In an experiment, researchers revealed back in 1997 that “greater community interactions can increase happiness by almost 30 percent.” Once again, science is catching up with what the Bible, where Jesus showed us and told us two-thousand years ago all about happiness and servanthood! Albert Schweitzer, the great Lutheran missionary and Nobel Peace Prize winner, put it well when he told a group of students, “I don't know what your destiny will be, but one thing I know: the only ones among you who will be really happy are those who will have sought and found how to serve.” Schweitzer knew what he was talking about. He was the Mother Teresa of his time, spending decades providing medical and spiritual care for the poorest of the poor in the heart of Africa.
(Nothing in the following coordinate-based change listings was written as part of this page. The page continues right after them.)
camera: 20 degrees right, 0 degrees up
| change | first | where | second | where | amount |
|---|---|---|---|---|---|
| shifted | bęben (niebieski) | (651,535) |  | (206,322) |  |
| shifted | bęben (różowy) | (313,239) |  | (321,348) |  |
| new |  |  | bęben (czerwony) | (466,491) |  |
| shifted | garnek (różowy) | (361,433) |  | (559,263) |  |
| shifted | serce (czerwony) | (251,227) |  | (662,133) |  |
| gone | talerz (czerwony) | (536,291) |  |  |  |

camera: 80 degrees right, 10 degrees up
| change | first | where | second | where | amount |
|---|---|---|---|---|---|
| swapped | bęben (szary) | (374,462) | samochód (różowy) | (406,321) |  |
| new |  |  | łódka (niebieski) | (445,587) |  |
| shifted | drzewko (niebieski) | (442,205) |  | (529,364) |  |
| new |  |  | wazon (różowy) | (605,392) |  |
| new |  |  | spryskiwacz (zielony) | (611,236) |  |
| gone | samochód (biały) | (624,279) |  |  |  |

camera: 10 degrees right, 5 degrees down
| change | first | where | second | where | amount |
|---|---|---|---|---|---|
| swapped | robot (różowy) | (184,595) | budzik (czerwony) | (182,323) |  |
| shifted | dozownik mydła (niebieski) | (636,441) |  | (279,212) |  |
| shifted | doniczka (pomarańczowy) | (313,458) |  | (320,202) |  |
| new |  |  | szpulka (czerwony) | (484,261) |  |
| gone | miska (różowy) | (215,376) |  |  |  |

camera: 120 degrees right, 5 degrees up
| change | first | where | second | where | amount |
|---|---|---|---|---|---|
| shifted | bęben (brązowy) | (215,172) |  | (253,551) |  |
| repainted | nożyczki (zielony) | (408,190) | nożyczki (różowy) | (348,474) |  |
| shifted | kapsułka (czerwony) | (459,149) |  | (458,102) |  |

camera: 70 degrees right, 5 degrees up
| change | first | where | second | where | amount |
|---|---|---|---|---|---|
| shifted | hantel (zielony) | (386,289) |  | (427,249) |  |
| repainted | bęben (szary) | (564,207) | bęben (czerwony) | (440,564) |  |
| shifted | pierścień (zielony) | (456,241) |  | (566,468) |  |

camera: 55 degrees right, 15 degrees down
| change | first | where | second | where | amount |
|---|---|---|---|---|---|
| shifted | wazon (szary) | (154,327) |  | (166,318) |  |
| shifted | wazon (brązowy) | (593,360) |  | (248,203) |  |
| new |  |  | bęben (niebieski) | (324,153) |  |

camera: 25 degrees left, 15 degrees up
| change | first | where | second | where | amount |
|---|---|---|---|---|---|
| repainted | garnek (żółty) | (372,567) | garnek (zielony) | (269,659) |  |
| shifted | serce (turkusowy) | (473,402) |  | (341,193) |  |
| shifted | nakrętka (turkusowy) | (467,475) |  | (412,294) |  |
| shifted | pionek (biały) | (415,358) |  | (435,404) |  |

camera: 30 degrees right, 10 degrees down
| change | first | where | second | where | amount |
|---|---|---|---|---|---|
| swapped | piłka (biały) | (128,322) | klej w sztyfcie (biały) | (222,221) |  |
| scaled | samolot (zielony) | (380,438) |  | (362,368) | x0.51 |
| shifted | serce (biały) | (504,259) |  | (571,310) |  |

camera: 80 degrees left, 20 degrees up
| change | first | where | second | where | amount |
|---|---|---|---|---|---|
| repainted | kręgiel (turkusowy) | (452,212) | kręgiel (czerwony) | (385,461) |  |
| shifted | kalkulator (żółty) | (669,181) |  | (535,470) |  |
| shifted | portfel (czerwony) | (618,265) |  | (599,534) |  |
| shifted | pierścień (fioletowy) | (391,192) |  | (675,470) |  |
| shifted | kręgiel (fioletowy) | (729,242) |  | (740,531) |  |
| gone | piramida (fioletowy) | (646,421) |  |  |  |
And he too, was a happy person!
Blessed, happy, blissed out are the poor in spirit. The kingdom of heaven belongs to them because they are empty enough to know that they need to let God fill them. They move from self-sufficiency to prayer; from self-sufficiency to getting help from others; from self-containment to loving their neighbor. Tell God your need today and let Him fill it in the ways He chooses, on the timetable He establishes. Then, you will be on the road to happiness!
Notes:
[The true story of Pete Rengel is recounted in The Aladdin Factor, a book I heartily recommend to all wrestling with whether to admit their poverty of spirit. While I don't agree with every assertion found on this book's pages, it is a good antidote to our American penchant for living under the oppressive delusion of self-sufficiency.
[The phrase, self-sufficiency to prayer, along with the powerful ideas behind it, are stolen from a great book by the late Dutch monk and writer, Henri Nouwen. The book is called Reaching Out: The Three Movements of the Spiritual Life. This is one of those books to buy and read over and over again!
[The research on the link between happiness and community interaction is recounted in the book on happiness by David Niven, the psychologist.
[The true story of E. Stanley Jones's ashrams is told by Robert H. Schuller in his uplifting book, The Be-Happy Attitudes: 8 Positive Attitudes That Can Transform Your Life.]